BEGIN RAW DATA

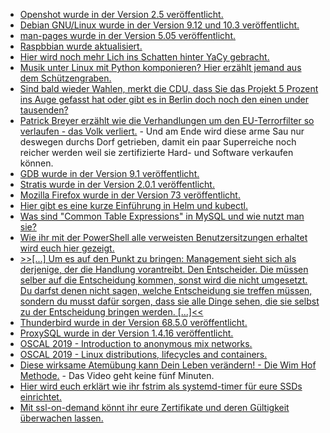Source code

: * [Openshot wurde in der Version 2.5 veröffentlicht.](https://www.pro-linux.de/news/1/27784/video-editor-openshot-250-mit-unterst%C3%BCtzung-f%C3%BCr-hardware-de-encod.html)
* [Debian GNU/Linux wurde in der Version 9.12 und 10.3 veröffentlicht.](https://www.pro-linux.de/news/1/27783/debian-gnulinux-912-und-103-freigegeben.html)
* [man-pages wurde in der Version 5.05 veröffentlicht.](http://linux-man-pages.blogspot.com/2020/02/man-pages-505-is-released.html)
* [Raspbbian wurde aktualisiert.](https://www.pro-linux.de/news/1/27782/rpi-distribution-raspbian-aktualisiert.html)
* [Hier wird noch mehr Lich ins Schatten hinter YaCy gebracht.](https://opensource.com/article/20/2/yacy-search-engine-hacks)
* [Musik unter Linux mit Python komponieren? Hier erzählt jemand aus dem Schützengraben.](https://opensource.com/article/20/2/linux-open-source-music)
* [Sind bald wieder Wahlen, merkt die CDU, dass Sie das Projekt 5 Prozent ins Auge gefasst hat oder gibt es in Berlin doch noch den einen under tausenden?](https://tuxproject.de/blog/2020/02/plini-pastures/)
* [Patrick Breyer erzählt wie die Verhandlungen um den EU-Terrorfilter so verlaufen - das Volk verliert.](https://www.patrick-breyer.de/?p=589520) - Und am Ende wird diese arme Sau nur deswegen durchs Dorf getrieben, damit ein paar Superreiche noch reicher werden weil sie zertifizierte Hard- und Software verkaufen können.
* [GDB wurde in der Version 9.1 veröffentlicht.](https://sourceware.org/git/gitweb.cgi?p=binutils-gdb.git;a=blob_plain;f=gdb/NEWS;hb=gdb-9.1-release)
* [Stratis wurde in der Version 2.0.1 veröffentlicht.](https://www.phoronix.com/scan.php?page=news_item&px=Stratis-2.0.1-Released)
* [Mozilla Firefox wurde in der Version 73 veröffentlicht.](http://www.phoronix.com/scan.php?page=news_item&px=Firefox-73-Released)
* [Hier gibt es eine kurze Einführung in Helm und kubectl.](https://opensource.com/article/20/2/kubectl-helm-commands)
* [Was sind "Common Table Expressions" in MySQL und wie nutzt man sie?](https://www.percona.com/blog/2020/02/10/introduction-to-mysql-8-0-common-table-expressions-part-1/)
* [Wie ihr mit der PowerShell alle verweisten Benutzersitzungen erhaltet wird euch hier gezeigt.](https://www.powershellbros.com/disconnected-sessions-domain-controllers/)
* [>>[...] Um es auf den Punkt zu bringen: Management sieht sich als derjenige, der die Handlung vorantreibt. Den Entscheider. Die müssen selber auf die Entscheidung kommen, sonst wird die nicht umgesetzt. Du darfst denen nicht sagen, welche Entscheidung sie treffen müssen, sondern du musst dafür sorgen, dass sie alle Dinge sehen, die sie selbst zu der Entscheidung bringen werden. [...]<<](https://blog.fefe.de/?ts=a0bd7f89)
* [Thunderbird wurde in der Version 68.5.0 veröffentlicht.](https://www.ghacks.net/2020/02/12/thunderbird-68-5-0-out-with-new-features-and-security-updates/)
* [ProxySQL wurde in der Version 1.4.16 veröffentlicht.](https://www.percona.com/blog/2020/02/11/proxysql-1-4-16-and-updated-proxysql-admin-tool/)
* [OSCAL 2019 - Introduction to anonymous mix networks.](https://mirror.netcologne.de/CCC/events/oscal/2019/h264-hd/oscal2019-11-eng-Introduction_to_Anonymous_Mix_Networks_hd.mp4)
* [OSCAL 2019 - Linux distributions, lifecycles and containers.](https://berlin-ak.ftp.media.ccc.de/events/oscal/2019/h264-hd/oscal2019-7-eng-Linux_distributions_lifecycles_and_containers_hd.mp4)
* [Diese wirksame Atemübung kann Dein Leben verändern! - Die Wim Hof Methode.](https://www.welt-im-wandel.tv/video/diese-wirksame-atemuebung-kann-dein-leben-veraendern-die-wim-hof-methode/) - Das Video geht keine fünf Minuten.
* [Hier wird euch erklärt wie ihr fstrim als systemd-timer für eure SSDs einrichtet.](https://opensource.com/article/20/2/trim-solid-state-storage-linux)
* [Mit ssl-on-demand könnt ihr eure Zertifikate und deren Gültigkeit überwachen lassen.](https://opensource.com/article/20/2/ssl-demand)
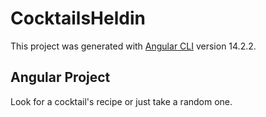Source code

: # CocktailsHeldin

This project was generated with [Angular CLI](https://github.com/angular/angular-cli) version 14.2.2.

## Angular Project


Look for a cocktail's recipe or just take a random one.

END RAW DATA

#### WHAT THE EXERCISE ASKS:
Rewrite every line of text in the records above as one numbered list, skipping blank lines. Leave out the pictures.

#### ANSWER TO THIS EXERCISE:
1. Source code
2. : * [Openshot wurde in der Version 2.5 veröffentlicht.](https://www.pro-linux.de/news/1/27784/video-editor-openshot-250-mit-unterst%C3%BCtzung-f%C3%BCr-hardware-de-encod.html)
3. * [Debian GNU/Linux wurde in der Version 9.12 und 10.3 veröffentlicht.](https://www.pro-linux.de/news/1/27783/debian-gnulinux-912-und-103-freigegeben.html)
4. * [man-pages wurde in der Version 5.05 veröffentlicht.](http://linux-man-pages.blogspot.com/2020/02/man-pages-505-is-released.html)
5. * [Raspbbian wurde aktualisiert.](https://www.pro-linux.de/news/1/27782/rpi-distribution-raspbian-aktualisiert.html)
6. * [Hier wird noch mehr Lich ins Schatten hinter YaCy gebracht.](https://opensource.com/article/20/2/yacy-search-engine-hacks)
7. * [Musik unter Linux mit Python komponieren? Hier erzählt jemand aus dem Schützengraben.](https://opensource.com/article/20/2/linux-open-source-music)
8. * [Sind bald wieder Wahlen, merkt die CDU, dass Sie das Projekt 5 Prozent ins Auge gefasst hat oder gibt es in Berlin doch noch den einen under tausenden?](https://tuxproject.de/blog/2020/02/plini-pastures/)
9. * [Patrick Breyer erzählt wie die Verhandlungen um den EU-Terrorfilter so verlaufen - das Volk verliert.](https://www.patrick-breyer.de/?p=589520) - Und am Ende wird diese arme Sau nur deswegen durchs Dorf getrieben, damit ein paar Superreiche noch reicher werden weil sie zertifizierte Hard- und Software verkaufen können.
10. * [GDB wurde in der Version 9.1 veröffentlicht.](https://sourceware.org/git/gitweb.cgi?p=binutils-gdb.git;a=blob_plain;f=gdb/NEWS;hb=gdb-9.1-release)
11. * [Stratis wurde in der Version 2.0.1 veröffentlicht.](https://www.phoronix.com/scan.php?page=news_item&px=Stratis-2.0.1-Released)
12. * [Mozilla Firefox wurde in der Version 73 veröffentlicht.](http://www.phoronix.com/scan.php?page=news_item&px=Firefox-73-Released)
13. * [Hier gibt es eine kurze Einführung in Helm und kubectl.](https://opensource.com/article/20/2/kubectl-helm-commands)
14. * [Was sind "Common Table Expressions" in MySQL und wie nutzt man sie?](https://www.percona.com/blog/2020/02/10/introduction-to-mysql-8-0-common-table-expressions-part-1/)
15. * [Wie ihr mit der PowerShell alle verweisten Benutzersitzungen erhaltet wird euch hier gezeigt.](https://www.powershellbros.com/disconnected-sessions-domain-controllers/)
16. * [>>[...] Um es auf den Punkt zu bringen: Management sieht sich als derjenige, der die Handlung vorantreibt. Den Entscheider. Die müssen selber auf die Entscheidung kommen, sonst wird die nicht umgesetzt. Du darfst denen nicht sagen, welche Entscheidung sie treffen müssen, sondern du musst dafür sorgen, dass sie alle Dinge sehen, die sie selbst zu der Entscheidung bringen werden. [...]<<](https://blog.fefe.de/?ts=a0bd7f89)
17. * [Thunderbird wurde in der Version 68.5.0 veröffentlicht.](https://www.ghacks.net/2020/02/12/thunderbird-68-5-0-out-with-new-features-and-security-updates/)
18. * [ProxySQL wurde in der Version 1.4.16 veröffentlicht.](https://www.percona.com/blog/2020/02/11/proxysql-1-4-16-and-updated-proxysql-admin-tool/)
19. * [OSCAL 2019 - Introduction to anonymous mix networks.](https://mirror.netcologne.de/CCC/events/oscal/2019/h264-hd/oscal2019-11-eng-Introduction_to_Anonymous_Mix_Networks_hd.mp4)
20. * [OSCAL 2019 - Linux distributions, lifecycles and containers.](https://berlin-ak.ftp.media.ccc.de/events/oscal/2019/h264-hd/oscal2019-7-eng-Linux_distributions_lifecycles_and_containers_hd.mp4)
21. * [Diese wirksame Atemübung kann Dein Leben verändern! - Die Wim Hof Methode.](https://www.welt-im-wandel.tv/video/diese-wirksame-atemuebung-kann-dein-leben-veraendern-die-wim-hof-methode/) - Das Video geht keine fünf Minuten.
22. * [Hier wird euch erklärt wie ihr fstrim als systemd-timer für eure SSDs einrichtet.](https://opensource.com/article/20/2/trim-solid-state-storage-linux)
23. * [Mit ssl-on-demand könnt ihr eure Zertifikate und deren Gültigkeit überwachen lassen.](https://opensource.com/article/20/2/ssl-demand)
24. Source code
25. : # CocktailsHeldin
26. This project was generated with [Angular CLI](https://github.com/angular/angular-cli) version 14.2.2.
27. ## Angular Project
28. Look for a cocktail's recipe or just take a random one.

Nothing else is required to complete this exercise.